Young man stands with Acropolis in the background
On the bastion of Athena Nike on the Acropolis, Mycenaean Cyclopean wall in view.

Daniel Orr: People and Places of Greek Philosophy

In the fall semester of 2022, I read what at the time I thought was the best academic paper on Plato ever written.  “‘I Went Down to the Piraeus Yesterday’: Routes, Roads, and Plato’s Republic” (Hesperia Vol. 89 No. 4. Oct-Dec. 2020. 725-755) cracked open Plato’s Republic in a way that I had never before thought possible: asking what route Socrates and Glaucon son of Ariston (and older brother of Plato) had taken from the city to house of Cephalus in the Piraeus in the opening lines of the Republic.  The article showed the possibility of subjecting Platonic art to archaeological scrutiny that actually shed light on how we should read and understand the great dialogue.

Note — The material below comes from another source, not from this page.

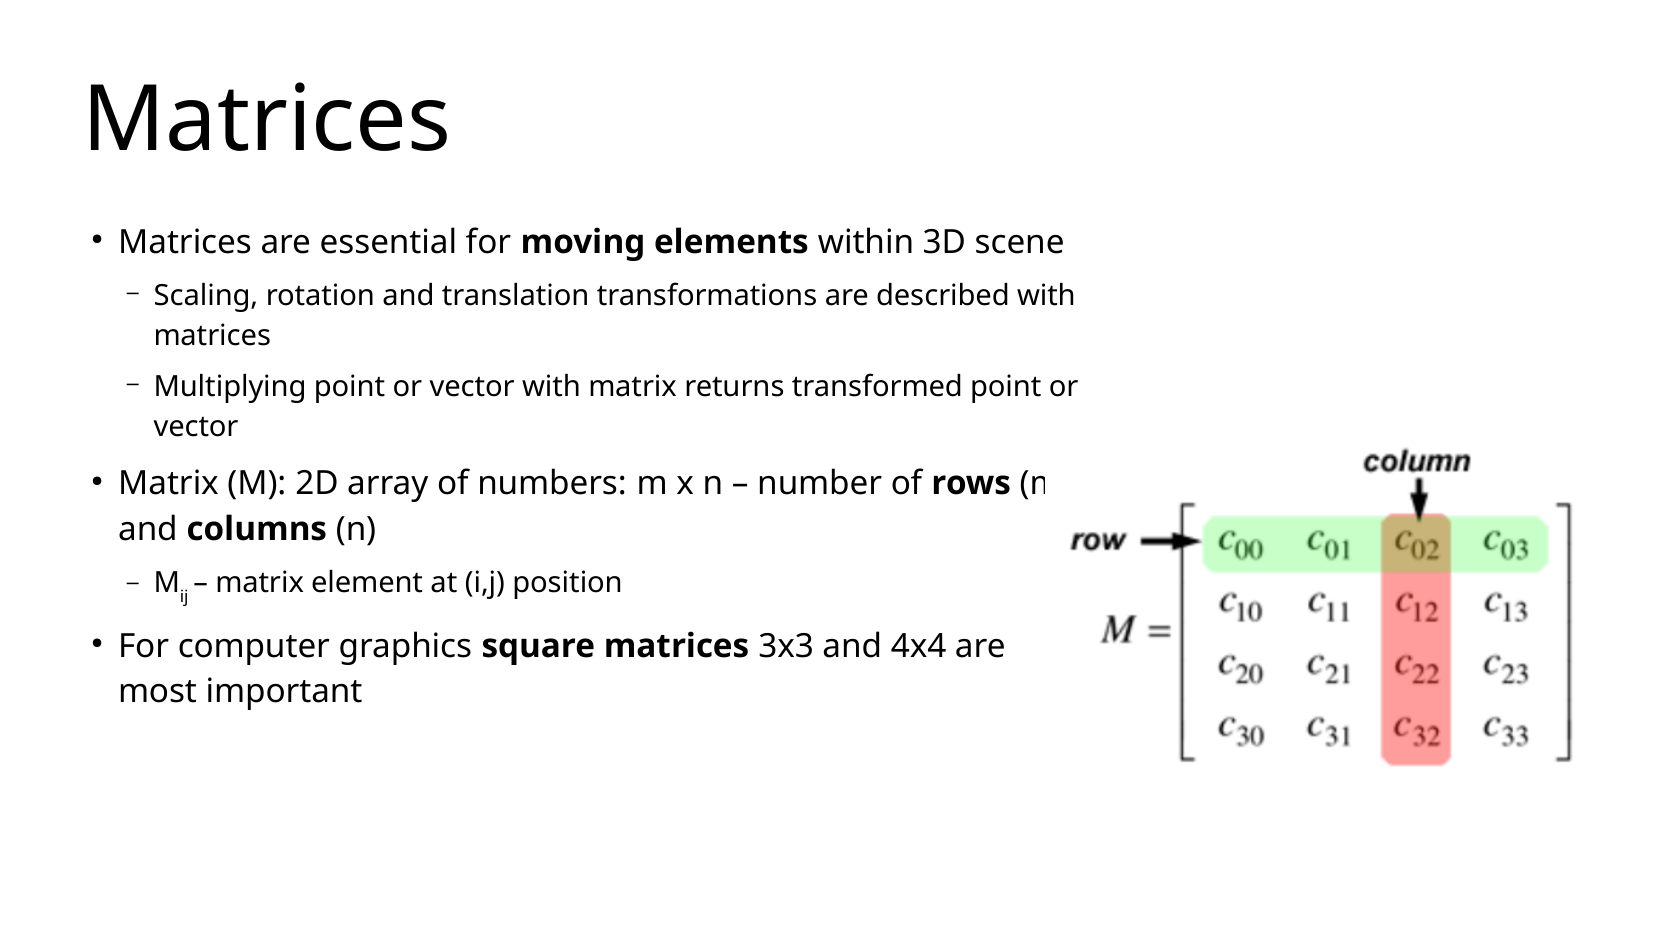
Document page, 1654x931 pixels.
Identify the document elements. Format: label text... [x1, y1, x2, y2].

young man stands next to old professor sitting down, Greece
Delphi 2025: Left to right, Ed Harris looking pensive, Daniel Orr reading Herodotus

Three years later, in the brutal heat of a humid Aegean morning, I was retracing those steps of Socrates and Glaucon over what remained of the foundations of the main gate of the Piraeus, the port of fifth-century Athens, with Geoffrey Bakewell (Rhodes College), the author of the article that had so impressed me, and the director of the American School of Classical Studies in Athens (ASCSA) summer seminar, “People and Places of Ancient Philosophy.”  Eighteen days of blood, toil, and sweat did nothing to diminish the elation of the moment.

From June 9-June 27, “People and Places of Ancient Philosophy,” took me and some twenty other philomathic students to what still seems like an improbable swath of the city of Athens, Attica, and mainland Greece—all the while inquiring into the geographic and topographic realia in which Socrates, Plato, Aristotle, Epicurus, St. Paul, Diogenes of Cyrene, Prodicus, and so many others knew so well. There’s nothing quite like the experience of sweating out a gallon of water on the windless and unshaded South Slope of the Acropolis to understand just how far-removed Thesaurus Linguae Graecae word searches in air-conditioned American university libraries are from the lived experiences of seemingly disembodied philosophers we studied. Climbing Lykabettos, surviving the onslaught of insects at Pella, nearly suffocating to death in an airless Thessaloniki church, and, yes, losing red blood cells to a window-pane in Ioannina in Epirus made our group of peppy undergraduates, grizzled PhD students, teachers, and JD-PhD all a little more skeptical of those who tell us to distrust the phainomena. 

But more than just delivering physical and philosophical training, “People and Places of Ancient Philosophy,” crystallized so much of what I had been working on at Duke up to that point.  The program was a capstone to my independent studies with Josh Sosin that have informed my dissertation topic on Thucydides and his reception as a political thinker in times of civil strife (which includes the strife-torn Athens of the late fifth century); it also capped Catharine Judson’s Athenian Archaeology course for which I was TA.  Timely visits to the National Epigraphic Museum with Danielle Kellogg, a ceramics masterclass at the National Archaeological Museum with Kathleen Lynch, tromping around the Agora with THE John Camp, and the opportunity to do a site report in Eleusis about the last refuge of the Thirty tyrants and partisans helped me process and reconsider my work on Athenian politics and the place of philosophy in the late fifth century. 

Exposure to the resources of ASCSA proved to be more than a boon: it was an inspiration.  There is nothing quite like the chance to walk up the stairs of the Parthenon with Julia Shear (whose company proved a sheer delight) or the privilege of standing on the temple of Zeus at Olympia with Oliver Pfilz. And to do this all in the company of Geoffrey Bakewell and students whose talents soared as high as Olympos made it the acme of my time in graduate school.  For this, I want to convey my thanks to Geoffrey Bakewell, Sondra Horn and Nicole Coscolluela for administering the Research Travel Grants, Clare Woods, Josh Sosin, my letter writers (who literally came to my aid at the last minute), and the generous supporters of the Department of Classical Studies who made this experience possible. 

group of young people sit on the steps of the Acropolis
The fact that a plank covered Poseidon's trident hole did not diminish from the elation of the Erechtheion.